● Exercise description: Only the pictures are to be left out; write out the rest of the data exactly.

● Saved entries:
*-*-*

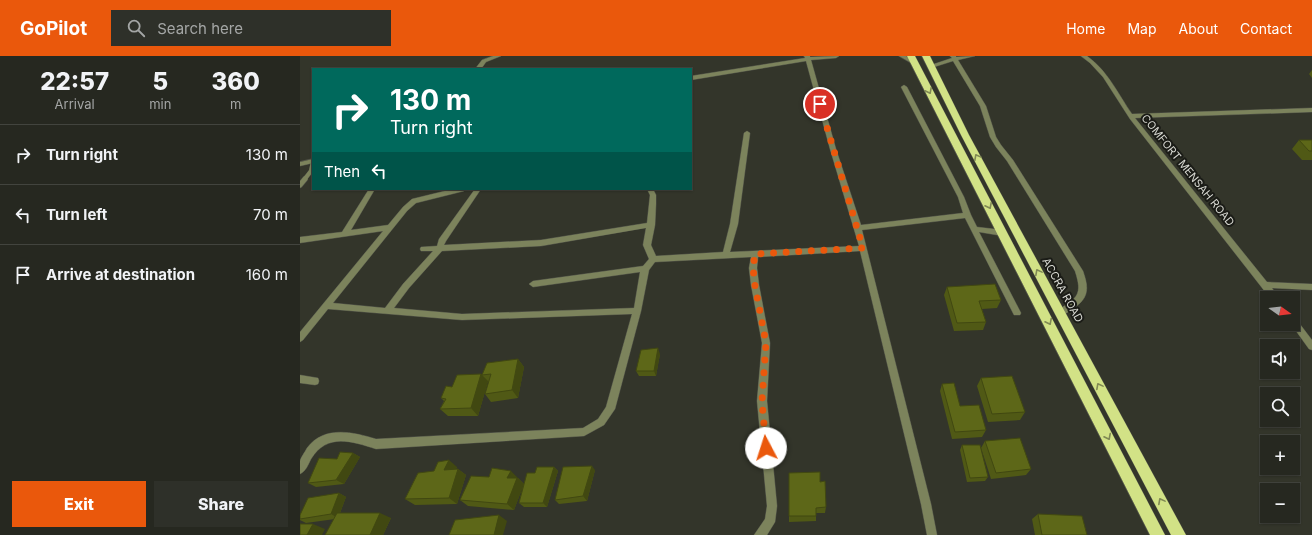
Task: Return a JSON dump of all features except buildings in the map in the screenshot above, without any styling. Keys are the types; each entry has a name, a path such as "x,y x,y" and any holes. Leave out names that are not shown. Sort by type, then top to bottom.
{"highway":[{"path":"913,60 1158,535"},
{"name":"ACCRA ROAD","path":"929,61 969,142 1179,535"}],"street":[{"path":"479,68 484,61 498,56"},
{"path":"692,78 808,57 836,56"},
{"path":"902,56 913,60"},
{"path":"929,61 972,56"},
{"name":"COMFORT MENSAH ROAD","path":"1084,56 1090,59 1131,116 1271,291"},
{"path":"808,57 833,149 858,228 926,504 932,535"},
{"path":"954,57 983,106 991,132 998,146 1010,160 1079,271 1083,282 1082,296 1077,302 1061,312"},
{"path":"904,87 961,197 967,215 1017,313"},
{"path":"1131,116 1312,110"},
{"path":"726,255 734,224 747,133"},
{"path":"300,164 312,161"},
{"path":"344,234 371,190"},
{"path":"300,338 404,209 414,202 458,190"},
{"path":"388,310 406,286 440,248 442,241 477,190"},
{"path":"650,190 653,196 651,225 647,245 653,259"},
{"path":"858,228 967,215"},
{"path":"424,250 540,243 651,225"},
{"path":"300,240 391,227"},
{"path":"975,229 1003,233"},
{"path":"300,469 311,451 320,442 329,438 356,438 376,444 584,432 601,422 610,409 637,311 645,269 653,259 863,248"},
{"path":"755,254 753,268 755,286 766,343 762,401 772,506 772,518 766,529 759,535"},
{"path":"533,284 645,269"},
{"path":"1266,285 1312,287"},
{"path":"326,306 462,317 637,311"},
{"path":"1300,330 1312,346"},
{"path":"300,379 315,381"}],"lane":[{"path":"300,185 311,171 312,166"}],"route":[{"path":"766,448 762,401 766,343 755,286 753,268 755,254 863,248 820,104"}]}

*-*-*

● Answer section:
Task: Return a JSON dump of all features except buildings in the map in the screenshot above, without any styling. Keys are the types; each entry has a name, a path such as "x,y x,y" and any holes. Leave out names that are not shown. Sort by type, then top to bottom.
{"highway":[{"path":"913,60 1158,535"},
{"name":"ACCRA ROAD","path":"929,61 969,142 1179,535"}],"street":[{"path":"479,68 484,61 498,56"},
{"path":"692,78 808,57 836,56"},
{"path":"902,56 913,60"},
{"path":"929,61 972,56"},
{"name":"COMFORT MENSAH ROAD","path":"1084,56 1090,59 1131,116 1271,291"},
{"path":"808,57 833,149 858,228 926,504 932,535"},
{"path":"954,57 983,106 991,132 998,146 1010,160 1079,271 1083,282 1082,296 1077,302 1061,312"},
{"path":"904,87 961,197 967,215 1017,313"},
{"path":"1131,116 1312,110"},
{"path":"726,255 734,224 747,133"},
{"path":"300,164 312,161"},
{"path":"344,234 371,190"},
{"path":"300,338 404,209 414,202 458,190"},
{"path":"388,310 406,286 440,248 442,241 477,190"},
{"path":"650,190 653,196 651,225 647,245 653,259"},
{"path":"858,228 967,215"},
{"path":"424,250 540,243 651,225"},
{"path":"300,240 391,227"},
{"path":"975,229 1003,233"},
{"path":"300,469 311,451 320,442 329,438 356,438 376,444 584,432 601,422 610,409 637,311 645,269 653,259 863,248"},
{"path":"755,254 753,268 755,286 766,343 762,401 772,506 772,518 766,529 759,535"},
{"path":"533,284 645,269"},
{"path":"1266,285 1312,287"},
{"path":"326,306 462,317 637,311"},
{"path":"1300,330 1312,346"},
{"path":"300,379 315,381"}],"lane":[{"path":"300,185 311,171 312,166"}],"route":[{"path":"766,448 762,401 766,343 755,286 753,268 755,254 863,248 820,104"}]}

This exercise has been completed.